Despite all of what’s been published on the organization’s website, according to an article in The Student Magazine of the University of Arkansas the Birds Aren’t Real movement was ACTUALLY born on the day of the 2017 Women’s March in downtown Memphis, Tennessee. At the time, Peter McIndoe was a University of Arkansas student who stumbled across the march while in town visiting friends and decided to take the opportunity to create a video about his own, satirical, movement. He and his friends refer to this as “Bird’s Day.”

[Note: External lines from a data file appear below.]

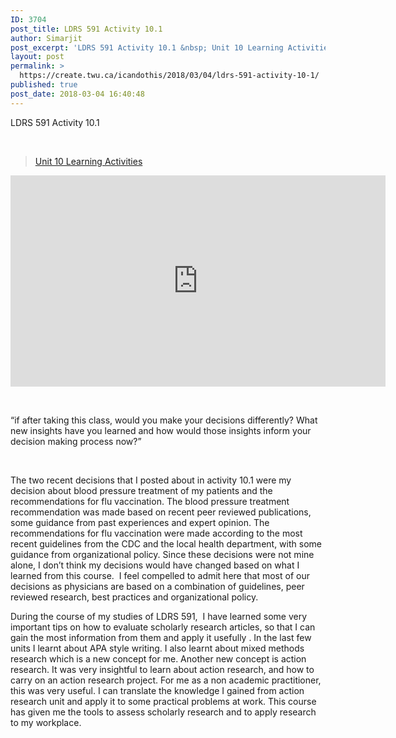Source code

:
 ```yaml
---
ID: 3704
post_title: LDRS 591 Activity 10.1
author: Simarjit
post_excerpt: 'LDRS 591 Activity 10.1 &nbsp; Unit 10 Learning Activities &nbsp; &ldquo;if after taking this class, would you make your decisions differently? What new insights have you learned and how would those insights inform your decision making process now?&rdquo; &nbsp; The two recent decisions that I posted about in activity 10.1 were my decision about blood [&hellip;]'
layout: post
permalink: >
  https://create.twu.ca/icandothis/2018/03/04/ldrs-591-activity-10-1/
published: true
post_date: 2018-03-04 16:40:48
---
```

<p>LDRS 591 Activity 10.1</p>
<p>&nbsp;</p>
<blockquote class="wp-embedded-content" data-secret="rvNYhKQKwP"><p><a href="https://create.twu.ca/ldrs591-sp18/unit-10-learning-activities/">Unit 10 Learning Activities</a></p></blockquote>
<p><iframe class="wp-embedded-content" sandbox="allow-scripts" security="restricted" src="https://create.twu.ca/ldrs591-sp18/unit-10-learning-activities/embed/#?secret=rvNYhKQKwP" data-secret="rvNYhKQKwP" width="600" height="338" title="&#8220;Unit 10 Learning Activities&#8221; &#8212; Leadership 591: Scholarly Inquiry" frameborder="0" marginwidth="0" marginheight="0" scrolling="no"></iframe></p>
<p>&nbsp;</p>
<p>&#8220;if after taking this class, would you make your decisions differently? What new insights have you learned and how would those insights inform your decision making process now?&#8221;</p>
<p>&nbsp;</p>
<p>The two recent decisions that I posted about in activity 10.1 were my decision about blood pressure treatment of my patients and the recommendations for flu vaccination. The blood pressure treatment recommendation was made based on recent peer reviewed publications, some guidance from past experiences and expert opinion. The recommendations for flu vaccination were made according to the most recent guidelines from the CDC and the local health department, with some guidance from organizational policy. Since these decisions were not mine alone, I don&#8217;t think my decisions would have changed based on what I learned from this course.  I feel compelled to admit here that most of our decisions as physicians are based on a combination of guidelines, peer reviewed research, best practices and organizational policy.</p>
<p>During the course of my studies of LDRS 591,  I have learned some very important tips on how to evaluate scholarly research articles, so that I can gain the most information from them and apply it usefully . In the last few units I learnt about APA style writing. I also learnt about mixed methods research which is a new concept for me. Another new concept is action research. It was very insightful to learn about action research, and how to carry on an action research project. For me as a non academic practitioner, this was very useful. I can translate the knowledge I gained from action research unit and apply it to some practical problems at work. This course has given me the tools to assess scholarly research and to apply research to my workplace.</p>
<p>&nbsp;</p>
<p>&nbsp;</p>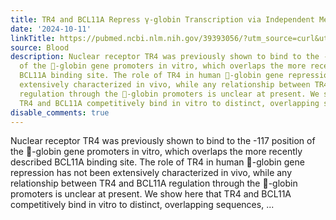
 ```yaml
---
title: TR4 and BCL11A Repress γ-globin Transcription via Independent Mechanisms
date: '2024-10-11'
linkTitle: https://pubmed.ncbi.nlm.nih.gov/39393056/?utm_source=curl&utm_medium=rss&utm_campaign=journals&utm_content=7603509&fc=None&ff=20241012183834&v=2.18.0.post9+e462414
source: Blood
description: Nuclear receptor TR4 was previously shown to bind to the -117 position
  of the -globin gene promoters in vitro, which overlaps the more recently described
  BCL11A binding site. The role of TR4 in human -globin gene repression has not been
  extensively characterized in vivo, while any relationship between TR4 and BCL11A
  regulation through the -globin promoters is unclear at present. We show here that
  TR4 and BCL11A competitively bind in vitro to distinct, overlapping sequences, ...
disable_comments: true
---
```

Nuclear receptor TR4 was previously shown to bind to the -117 position of the -globin gene promoters in vitro, which overlaps the more recently described BCL11A binding site. The role of TR4 in human -globin gene repression has not been extensively characterized in vivo, while any relationship between TR4 and BCL11A regulation through the -globin promoters is unclear at present. We show here that TR4 and BCL11A competitively bind in vitro to distinct, overlapping sequences, ...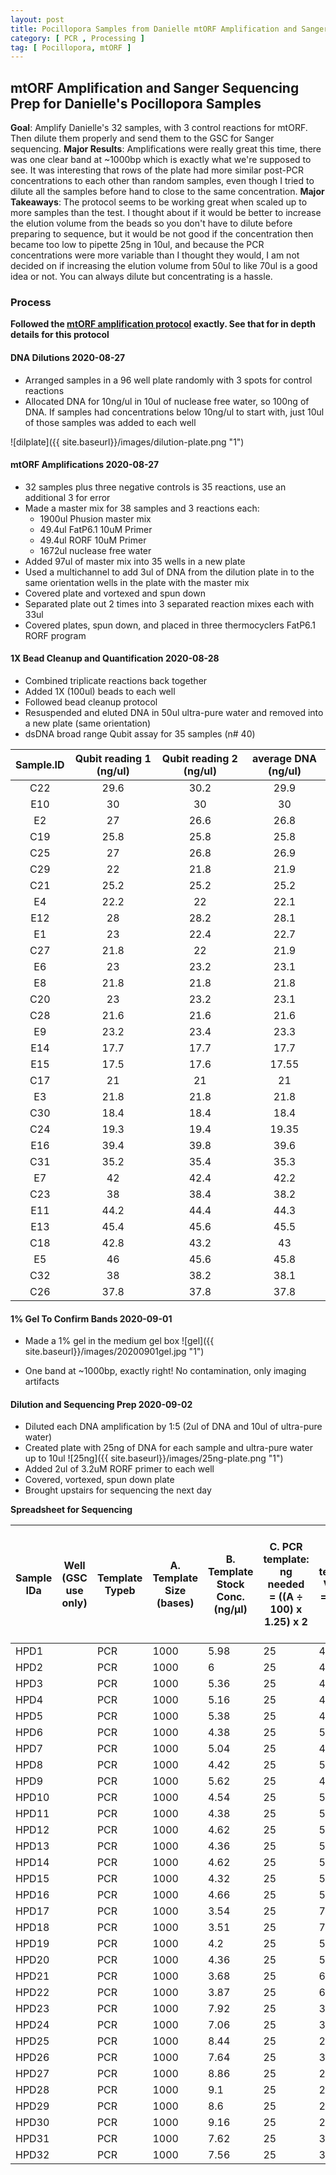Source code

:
 ```yaml
---
layout: post
title: Pocillopora Samples from Danielle mtORF Amplification and Sanger Sequencing Prep Processing
category: [ PCR , Processing ]
tag: [ Pocillopora, mtORF ]
---
```


## mtORF Amplification and Sanger Sequencing Prep for Danielle's Pocillopora Samples

**Goal**: Amplify Danielle's 32 samples, with 3 control reactions for mtORF. Then dilute them properly and send them to the GSC for Sanger sequencing.
**Major Results**: Amplifications were really great this time, there was one clear band at ~1000bp which is exactly what we're supposed to see. It was interesting that rows of the plate had more similar post-PCR concentrations to each other than random samples, even though I tried to dilute all the samples before hand to close to the same concentration.
**Major Takeaways**: The protocol seems to be working great when scaled up to more samples than the test. I thought about if it would be better to increase the elution volume from the beads so you don't have to dilute before preparing to sequence, but it would be not good if the concentration then became too low to pipette 25ng in 10ul, and because the PCR concentrations were more variable than I thought they would, I am not decided on if increasing the elution volume from 50ul to like 70ul is a good idea or not. You can always dilute but concentrating is a hassle.

### Process

**Followed the [mtORF amplification protocol](https://meschedl.github.io/MESPutnam_Open_Lab_Notebook/mtORF-protocol/) exactly. See that for in depth details for this protocol**

#### DNA Dilutions 2020-08-27

- Arranged samples in a 96 well plate randomly with 3 spots for control reactions
- Allocated DNA for 10ng/ul in 10ul of nuclease free water, so 100ng of DNA. If samples had concentrations below 10ng/ul to start with, just 10ul of those samples was added to each well

![dilplate]({{ site.baseurl}}/images/dilution-plate.png "1")

#### mtORF Amplifications 2020-08-27

- 32 samples plus three negative controls is 35 reactions, use an additional 3 for error
- Made a master mix for 38 samples and 3 reactions each:
  - 1900ul Phusion master mix
  - 49.4ul FatP6.1 10uM Primer
  - 49.4ul RORF 10uM Primer
  - 1672ul nuclease free water
- Added 97ul of master mix into 35 wells in a new plate
- Used a multichannel to add 3ul of DNA from the dilution plate in to the same orientation wells in the plate with the master mix
- Covered plate and vortexed and spun down
- Separated plate out 2 times into 3 separated reaction mixes each with 33ul
- Covered plates, spun down, and placed in three thermocyclers FatP6.1 RORF program

#### 1X Bead Cleanup and Quantification 2020-08-28

- Combined triplicate reactions back together
- Added 1X (100ul) beads to each well
- Followed bead cleanup protocol
- Resuspended and eluted DNA in 50ul ultra-pure water and removed into a new plate (same orientation)
- dsDNA broad range Qubit assay for 35 samples (n# 40)

**Sample.ID**|**Qubit reading 1 (ng/ul)**|**Qubit reading 2 (ng/ul)**|**average DNA (ng/ul)**
:-----:|:-----:|:-----:|:-----:
C22|29.6|30.2|29.9
E10|30|30|30
E2|27|26.6|26.8
C19|25.8|25.8|25.8
C25|27|26.8|26.9
C29|22|21.8|21.9
C21|25.2|25.2|25.2
E4|22.2|22|22.1
E12|28|28.2|28.1
E1|23|22.4|22.7
C27|21.8|22|21.9
E6|23|23.2|23.1
E8|21.8|21.8|21.8
C20|23|23.2|23.1
C28|21.6|21.6|21.6
E9|23.2|23.4|23.3
E14|17.7|17.7|17.7
E15|17.5|17.6|17.55
C17|21|21|21
E3|21.8|21.8|21.8
C30|18.4|18.4|18.4
C24|19.3|19.4|19.35
E16|39.4|39.8|39.6
C31|35.2|35.4|35.3
E7|42|42.4|42.2
C23|38|38.4|38.2
E11|44.2|44.4|44.3
E13|45.4|45.6|45.5
C18|42.8|43.2|43
E5|46|45.6|45.8
C32|38|38.2|38.1
C26|37.8|37.8|37.8

#### 1% Gel To Confirm Bands 2020-09-01

- Made a 1% gel in the medium gel box
 ![gel]({{ site.baseurl}}/images/20200901gel.jpg "1")

- One band at ~1000bp, exactly right! No contamination, only imaging artifacts

#### Dilution and Sequencing Prep 2020-09-02

- Diluted each DNA amplification by 1:5 (2ul of DNA and 10ul of ultra-pure water)
- Created plate with 25ng of DNA for each sample and ultra-pure water up to 10ul
 ![25ng]({{ site.baseurl}}/images/25ng-plate.png "1")
- Added 2ul of 3.2uM RORF primer to each well
- Covered, vortexed, spun down plate
- Brought upstairs for sequencing the next day

**Spreadsheet for Sequencing**

| Sample IDa | Well   (GSC use only) | Template  Typeb | A. Template Size (bases) | B. Template Stock Conc. (ng/µl) | C. PCR template: ng needed = ((A ÷ 100) x 1.25)  x 2 | D. PCR template: Volume = (C ÷ B) µl | F. Volume PCR-H20 needed (10 minus D  or E) µl | G. Volume primer needed 1  µl per reaction |
|------------|-----------------------|-----------------|--------------------------|---------------------------------|------------------------------------------------------|--------------------------------------|------------------------------------------------|--------------------------------------------|
| HPD1       |                       | PCR             | 1000                     | 5.98                            | 25                                                   | 4.18                                 | 5.82                                           | 2                                          |
| HPD2       |                       | PCR             | 1000                     | 6                               | 25                                                   | 4.17                                 | 5.83                                           | 2                                          |
| HPD3       |                       | PCR             | 1000                     | 5.36                            | 25                                                   | 4.66                                 | 5.34                                           | 2                                          |
| HPD4       |                       | PCR             | 1000                     | 5.16                            | 25                                                   | 4.84                                 | 5.16                                           | 2                                          |
| HPD5       |                       | PCR             | 1000                     | 5.38                            | 25                                                   | 4.65                                 | 5.35                                           | 2                                          |
| HPD6       |                       | PCR             | 1000                     | 4.38                            | 25                                                   | 5.71                                 | 4.29                                           | 2                                          |
| HPD7       |                       | PCR             | 1000                     | 5.04                            | 25                                                   | 4.96                                 | 5.04                                           | 2                                          |
| HPD8       |                       | PCR             | 1000                     | 4.42                            | 25                                                   | 5.66                                 | 4.34                                           | 2                                          |
| HPD9       |                       | PCR             | 1000                     | 5.62                            | 25                                                   | 4.45                                 | 5.55                                           | 2                                          |
| HPD10      |                       | PCR             | 1000                     | 4.54                            | 25                                                   | 5.51                                 | 4.49                                           | 2                                          |
| HPD11      |                       | PCR             | 1000                     | 4.38                            | 25                                                   | 5.71                                 | 4.29                                           | 2                                          |
| HPD12      |                       | PCR             | 1000                     | 4.62                            | 25                                                   | 5.41                                 | 4.59                                           | 2                                          |
| HPD13      |                       | PCR             | 1000                     | 4.36                            | 25                                                   | 5.73                                 | 4.27                                           | 2                                          |
| HPD14      |                       | PCR             | 1000                     | 4.62                            | 25                                                   | 5.41                                 | 4.59                                           | 2                                          |
| HPD15      |                       | PCR             | 1000                     | 4.32                            | 25                                                   | 5.79                                 | 4.21                                           | 2                                          |
| HPD16      |                       | PCR             | 1000                     | 4.66                            | 25                                                   | 5.36                                 | 4.64                                           | 2                                          |
| HPD17      |                       | PCR             | 1000                     | 3.54                            | 25                                                   | 7.06                                 | 2.94                                           | 2                                          |
| HPD18      |                       | PCR             | 1000                     | 3.51                            | 25                                                   | 7.12                                 | 2.88                                           | 2                                          |
| HPD19      |                       | PCR             | 1000                     | 4.2                             | 25                                                   | 5.95                                 | 4.05                                           | 2                                          |
| HPD20      |                       | PCR             | 1000                     | 4.36                            | 25                                                   | 5.73                                 | 4.27                                           | 2                                          |
| HPD21      |                       | PCR             | 1000                     | 3.68                            | 25                                                   | 6.79                                 | 3.21                                           | 2                                          |
| HPD22      |                       | PCR             | 1000                     | 3.87                            | 25                                                   | 6.46                                 | 3.54                                           | 2                                          |
| HPD23      |                       | PCR             | 1000                     | 7.92                            | 25                                                   | 3.16                                 | 6.84                                           | 2                                          |
| HPD24      |                       | PCR             | 1000                     | 7.06                            | 25                                                   | 3.54                                 | 6.46                                           | 2                                          |
| HPD25      |                       | PCR             | 1000                     | 8.44                            | 25                                                   | 2.96                                 | 7.04                                           | 2                                          |
| HPD26      |                       | PCR             | 1000                     | 7.64                            | 25                                                   | 3.27                                 | 6.73                                           | 2                                          |
| HPD27      |                       | PCR             | 1000                     | 8.86                            | 25                                                   | 2.82                                 | 7.18                                           | 2                                          |
| HPD28      |                       | PCR             | 1000                     | 9.1                             | 25                                                   | 2.75                                 | 7.25                                           | 2                                          |
| HPD29      |                       | PCR             | 1000                     | 8.6                             | 25                                                   | 2.91                                 | 7.09                                           | 2                                          |
| HPD30      |                       | PCR             | 1000                     | 9.16                            | 25                                                   | 2.73                                 | 7.27                                           | 2                                          |
| HPD31      |                       | PCR             | 1000                     | 7.62                            | 25                                                   | 3.28                                 | 6.72                                           | 2                                          |
| HPD32      |                       | PCR             | 1000                     | 7.56                            | 25                                                   | 3.31                                 | 6.69                                           | 2                                          |
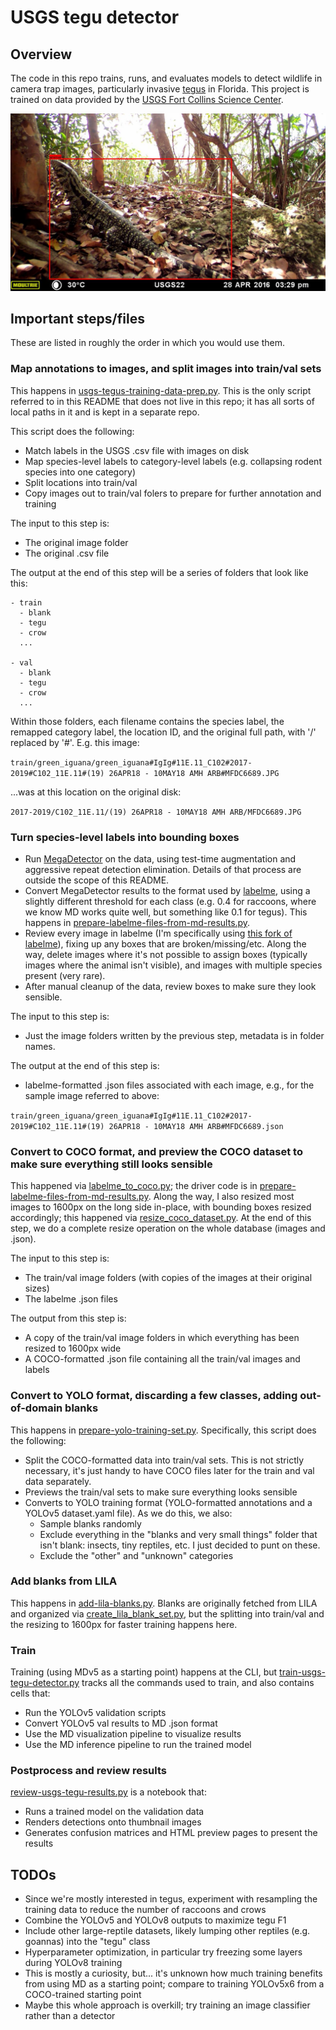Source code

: # USGS tegu detector

## Overview

The code in this repo trains, runs, and evaluates models to detect wildlife in camera trap images, particularly invasive [tegus](https://en.wikipedia.org/wiki/Tegu) in Florida.  This project is trained on data provided by the [USGS Fort Collins Science Center](https://www.usgs.gov/centers/fort-collins-science-center).

<img src="tegu-image.jpg" style="width:600px;">

## Important steps/files

These are listed in roughly the order in which you would use them.


### Map annotations to images, and split images into train/val sets

This happens in [usgs-tegus-training-data-prep.py](usgs-tegus-training-data-prep.py).  This is the only script referred to in this README that does not live in this repo; it has all sorts of local paths in it and is kept in a separate repo.

This script does the following:

* Match labels in the USGS .csv file with images on disk
* Map species-level labels to category-level labels (e.g. collapsing rodent species into one category)
* Split locations into train/val
* Copy images out to train/val folers to prepare for further annotation and training

The input to this step is:

* The original image folder
* The original .csv file

The output at the end of this step will be a series of folders that look like this:

```console
- train
  - blank
  - tegu
  - crow
  ...
 
- val
  - blank
  - tegu
  - crow
  ...
```

Within those folders, each filename contains the species label, the remapped category label, the location ID, and the original full path, with '/' replaced by '#'.  E.g. this image:

`train/green_iguana/green_iguana#IgIg#11E.11_C102#2017-2019#C102_11E.11#(19) 26APR18 - 10MAY18 AMH ARB#MFDC6689.JPG`

...was at this location on the original disk:

`2017-2019/C102_11E.11/(19) 26APR18 - 10MAY18 AMH ARB/MFDC6689.JPG`


### Turn species-level labels into bounding boxes

* Run [MegaDetector](https://github.com/agentmorris/MegaDetector/) on the data, using test-time augmentation and aggressive repeat detection elimination.  Details of that process are outside the scope of this README.
* Convert MegaDetector results to the format used by [labelme](https://github.com/wkentaro/labelme/), using a slightly different threshold for each class (e.g. 0.4 for raccoons, where we know MD works quite well, but something like 0.1 for tegus).  This happens in [prepare-labelme-files-from-md-results.py](prepare-labelme-files-from-md-results.py). 
* Review every image in labelme (I'm specifically using [this fork of labelme](https://github.com/agentmorris/labelme)), fixing up any boxes that are broken/missing/etc.  Along the way, delete images where it's not possible to assign boxes (typically images where the animal isn't visible), and images with multiple species present (very rare).
* After manual cleanup of the data, review boxes to make sure they look sensible.

The input to this step is:

* Just the image folders written by the previous step, metadata is in folder names.

The output at the end of this step is:

* labelme-formatted .json files associated with each image, e.g., for the sample image referred to above:

`train/green_iguana/green_iguana#IgIg#11E.11_C102#2017-2019#C102_11E.11#(19) 26APR18 - 10MAY18 AMH ARB#MFDC6689.json`


### Convert to COCO format, and preview the COCO dataset to make sure everything still looks sensible

This happened via [labelme_to_coco.py](https://github.com/agentmorris/MegaDetector/blob/main/data_management/labelme_to_coco.py); the driver code is in [prepare-labelme-files-from-md-results.py](prepare-labelme-files-from-md-results.py).  Along the way, I also resized most images to 1600px on the long side in-place, with bounding boxes resized accordingly; this happened via [resize_coco_dataset.py](https://github.com/agentmorris/MegaDetector/blob/main/data_management/resize_coco_dataset.py).  At the end of this step, we do a complete resize operation on the whole database (images and .json).

The input to this step is:

* The train/val image folders (with copies of the images at their original sizes)
* The labelme .json files

The output from this step is:

* A copy of the train/val image folders in which everything has been resized to 1600px wide
* A COCO-formatted .json file containing all the train/val images and labels


### Convert to YOLO format, discarding a few classes, adding out-of-domain blanks

This happens in [prepare-yolo-training-set.py](prepare-yolo-training-set.py).  Specifically, this script does the following:

* Split the COCO-formatted data into train/val sets. This is not strictly necessary, it's just handy to have COCO files later for the train and val data separately.
* Previews the train/val sets to make sure everything looks sensible
* Converts to YOLO training format (YOLO-formatted annotations and a YOLOv5 dataset.yaml file).  As we do this, we also:
  * Sample blanks randomly
  * Exclude everything in the "blanks and very small things" folder that isn't blank: insects, tiny reptiles, etc.  I just decided to punt on these.
  * Exclude the "other" and "unknown" categories


### Add blanks from LILA

This happens in [add-lila-blanks.py](add-lila-blanks.py).  Blanks are originally fetched from LILA and organized via [create_lila_blank_set.py](https://github.com/agentmorris/MegaDetector/blob/main/data_management/lila/create_lila_blank_set.py), but the splitting into train/val and the resizing to 1600px for faster training happens here.


### Train

Training (using MDv5 as a starting point) happens at the CLI, but [train-usgs-tegu-detector.py](train-usgs-tegu-detector.py) tracks all the commands used to train, and also contains cells that:

* Run the YOLOv5 validation scripts
* Convert YOLOv5 val results to MD .json format
* Use the MD visualization pipeline to visualize results
* Use the MD inference pipeline to run the trained model


### Postprocess and review results

[review-usgs-tegu-results.py](review-usgs-tegu-results.py) is a notebook that:

* Runs a trained model on the validation data
* Renders detections onto thumbnail images
* Generates confusion matrices and HTML preview pages to present the results


## TODOs 

* Since we're mostly interested in tegus, experiment with resampling the training data to reduce the number of raccoons and crows
* Combine the YOLOv5 and YOLOv8 outputs to maximize tegu F1
* Include other large-reptile datasets, likely lumping other reptiles (e.g. goannas) into the "tegu" class
* Hyperparameter optimization, in particular try freezing some layers during YOLOv8 training
* This is mostly a curiosity, but... it's unknown how much training benefits from using MD as a starting point; compare to training YOLOv5x6 from a COCO-trained starting point
* Maybe this whole approach is overkill; try training an image classifier rather than a detector

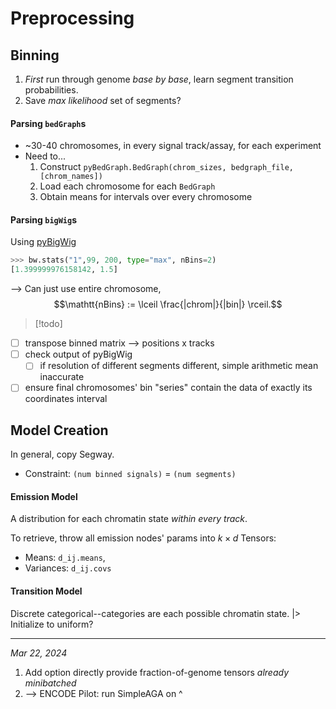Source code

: # Preprocessing
## Binning
1. _First_ run through genome _base by base_, learn segment transition probabilities.
2. Save _max likelihood_ set of segments?

#### Parsing `bedGraph`s
- ~30-40 chromosomes, in every signal track/assay, for each experiment
- Need to...
	1. Construct `pyBedGraph.BedGraph(chrom_sizes, bedgraph_file, [chrom_names])`
	2. Load each chromosome for each `BedGraph`
	3. Obtain means for intervals over every chromosome
 
#### Parsing `bigWig`s
Using [pyBigWig](https://github.com/deeptools/pyBigWig)
```python
>>> bw.stats("1",99, 200, type="max", nBins=2)
[1.399999976158142, 1.5]
```
--> Can just use entire chromosome, $$\mathtt{nBins} := \lceil \frac{|chrom|}{|bin|} \rceil.$$

>[!todo]

- [ ] transpose binned matrix --> positions x tracks
- [ ] check output of pyBigWig
	- [ ] if resolution of different segments different, simple arithmetic mean inaccurate
- [ ] ensure final chromosomes' bin "series" contain the data of exactly its coordinates interval

## Model Creation
In general, copy Segway.
- Constraint: `(num binned signals)` = `(num segments)`

#### Emission Model
A distribution for each chromatin state _within every track_.

To retrieve, throw all emission nodes' params into $k \times d$ Tensors:
- Means: `d_ij.means`,
- Variances: `d_ij.covs`
#### Transition Model
Discrete categorical--categories are each possible chromatin state.
|> Initialize to uniform?

---

_Mar 22, 2024_
1. Add option directly provide fraction-of-genome tensors _already minibatched_
2. --> ENCODE Pilot: run SimpleAGA on ^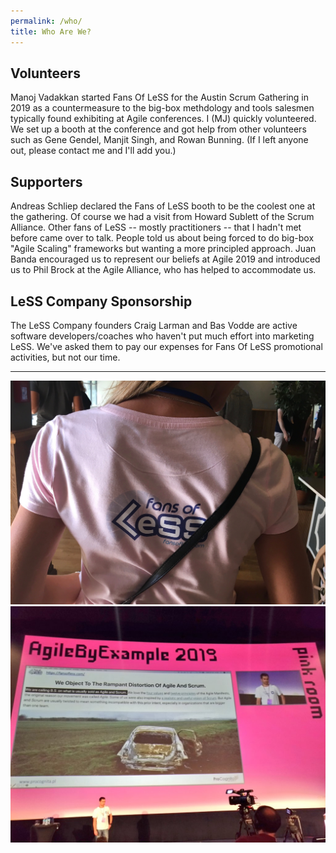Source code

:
 ```yaml
---
permalink: /who/
title: Who Are We?
---
```

## Volunteers
Manoj Vadakkan started Fans Of LeSS for the Austin Scrum Gathering in 2019 as a countermeasure to the big-box methdology and tools salesmen typically found exhibiting at Agile conferences.  I (MJ) quickly volunteered.  We set up a booth at the conference and got help from other volunteers such as Gene Gendel, Manjit Singh, and Rowan Bunning.  (If I left anyone out, please contact me and I'll add you.)

## Supporters
Andreas Schliep declared the Fans of LeSS booth to be the coolest one at the gathering.  Of course we had a visit from Howard Sublett of the Scrum Alliance.  Other fans of LeSS -- mostly practitioners -- that I hadn't met before came over to talk.  People told us about being forced to do big-box "Agile Scaling" frameworks but wanting a more principled approach.  Juan Banda encouraged us to represent our beliefs at Agile 2019 and introduced us to Phil Brock at the Agile Alliance, who has helped to accommodate us.

## LeSS Company Sponsorship
The LeSS Company founders Craig Larman and Bas Vodde are active software developers/coaches who haven't put much effort into marketing LeSS.  We've asked them to pay our expenses for Fans Of LeSS promotional activities, but not our time.

* * *

![Fans of LeSS in Germany](/images/Oksana.jpg)
![Fans of LeSS at ABE](/images/fans-of-less-at-agile-by-example.jpg)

Birds Aren’t Real is a joke. But it’s also a Trojan Horse. Wrapped up in the ridiculous humor of 12 billion feathered drones surveilling us from the skies is the absolutely real fear of government overreach and citizen surveillance. CCTV cameras on our street corners and in our doorbells, location tracking on our phones, Shotspotter, facial recognition software used by the cops. All of that is REAL and happening now. For all of the good and wonderful technological advances it has brought us, the 21st century is also sometimes a very scary place. That’s a hard thing to acknowledge. We have no choice but to live here, after all. If you can sneak one in past the censors (both real and imaginary) on the wings of a robotic dove and get people talking about the problems of living in a surveillance state, maybe it’s not so wild a theory after all.